• _Tarefa proposta 1_: Liste todas as siglas que o texto sobre corrupção define entre parênteses, cada uma com a expressão que ela abrevia.
• _Tarefa proposta 2_: Extraia do texto sobre corrupção tudo o que vai desde "Por Raúl Chambote" até "por ser ditas.", sem qualquer alteração.

#### Texto fornecido

Por Raúl Chambote
Falacioso e intelectualmente desonesto é o argumento que sustenta que o sector público é viveiro e propagador da corrupção. Embora permanentes reformas sejam necessárias ao sector, verdades sobre corrupção ainda estão por ser ditas.
O presente texto defende que o se denomina de corrupção não é um fenómeno exclusivamente do sector público, quer seja nos Países Desenvolvidos (PDs) ou País em vias de Desenvolvimento (PvDs). Actos ou prácticas de corrupção – “pequena e grande corrupção” - de vária ordem podem também serem observados no sector privado, sector das Organizações Não-Governamentais (ONGs), sector das Organizações Religiosas (ORs) e sector da Economia Informal (EI). O imaculado sector de doadores ou parceiros de cooperação, entanto que representações de interesses institucionais, é igualmente passível de questionamento quanto à sua aversão a cultura de corrupção. As assunções deste argumento deriva do facto de o fenómeno corrupção não ser exaustiva e objectivamente justificável na base de postulados quantitativos que as instituições financeiras internacionais anualmente apresentam sobre o sector público em Moçambique e/ou noutros Estados. O texto defende uma investigação mais alargada sobre corrupção em Moçambique que inclua observação e análise sobre prácticas de corrupção – pequena e grande corrupção - no sector privado, sector das ONGs, sector das ORs, sector da EI e o sector dos doadores, com enfoque nas interacções políticas e sócio-económicas, quer seja desses sectores entre si, quer seja como as pessoas interagem com aqueles sectores. Essa abordagem, talvez, nos oferecesse uma visão mais abrangente do fenómeno dos meandros das práticas de interacção sócio-económicas no mundo da corrupção.
Desde os meados da década de 90 a minha geração tem sido bombardeada pelos diferentes canais de comunicação social nacional e internacional sobre corrupção, apropriação ilegal de fundos, abuso de poder e outros. Embora sejam inegáveis as conjecturas sobre os meandors da corrupção em qualquer sociedade humana, a correlação entre corrupção, apropriação ilegal de fundos e/ ou abuso de poder tem sido excluída nas sondagens, análises e relatórios apresentados por vários consultores às instituições internacionais.

########
#### Excertos de dados

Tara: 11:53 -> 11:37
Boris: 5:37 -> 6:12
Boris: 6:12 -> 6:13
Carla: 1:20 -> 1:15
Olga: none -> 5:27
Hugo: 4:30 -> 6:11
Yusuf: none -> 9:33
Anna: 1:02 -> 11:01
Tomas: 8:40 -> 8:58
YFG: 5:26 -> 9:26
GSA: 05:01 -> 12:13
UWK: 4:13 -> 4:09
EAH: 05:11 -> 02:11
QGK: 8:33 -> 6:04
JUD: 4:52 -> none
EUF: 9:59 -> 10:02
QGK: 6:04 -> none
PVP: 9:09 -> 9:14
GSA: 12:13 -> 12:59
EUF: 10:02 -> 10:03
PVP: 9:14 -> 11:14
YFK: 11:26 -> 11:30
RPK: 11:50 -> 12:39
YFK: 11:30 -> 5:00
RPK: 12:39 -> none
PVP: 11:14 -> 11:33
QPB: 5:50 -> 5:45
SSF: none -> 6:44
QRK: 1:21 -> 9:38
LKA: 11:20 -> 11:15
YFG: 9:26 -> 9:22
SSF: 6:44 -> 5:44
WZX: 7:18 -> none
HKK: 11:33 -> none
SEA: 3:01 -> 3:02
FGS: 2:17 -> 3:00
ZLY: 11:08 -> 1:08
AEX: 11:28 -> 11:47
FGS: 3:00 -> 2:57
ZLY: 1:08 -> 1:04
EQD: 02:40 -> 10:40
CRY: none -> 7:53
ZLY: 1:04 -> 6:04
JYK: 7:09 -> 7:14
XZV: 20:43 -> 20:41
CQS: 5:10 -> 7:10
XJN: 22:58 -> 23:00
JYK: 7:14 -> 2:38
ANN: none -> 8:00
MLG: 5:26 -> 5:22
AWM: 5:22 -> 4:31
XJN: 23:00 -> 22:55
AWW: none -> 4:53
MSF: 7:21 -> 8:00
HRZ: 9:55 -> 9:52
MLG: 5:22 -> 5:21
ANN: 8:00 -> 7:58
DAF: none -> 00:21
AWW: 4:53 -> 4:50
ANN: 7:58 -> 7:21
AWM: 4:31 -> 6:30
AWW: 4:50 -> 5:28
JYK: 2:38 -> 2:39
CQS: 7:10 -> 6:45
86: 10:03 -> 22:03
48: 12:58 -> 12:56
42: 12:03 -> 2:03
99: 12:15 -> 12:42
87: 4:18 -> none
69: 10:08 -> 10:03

########

• _Resposta final 1_:
- PDs: Países Desenvolvidos
- PvDs: País em vias de Desenvolvimento
- ONGs: Organizações Não-Governamentais
- ORs: Organizações Religiosas
- EI: Economia Informal

• _Resposta final 2_:
Por Raúl Chambote
Falacioso e intelectualmente desonesto é o argumento que sustenta que o sector público é viveiro e propagador da corrupção. Embora permanentes reformas sejam necessárias ao sector, verdades sobre corrupção ainda estão por ser ditas.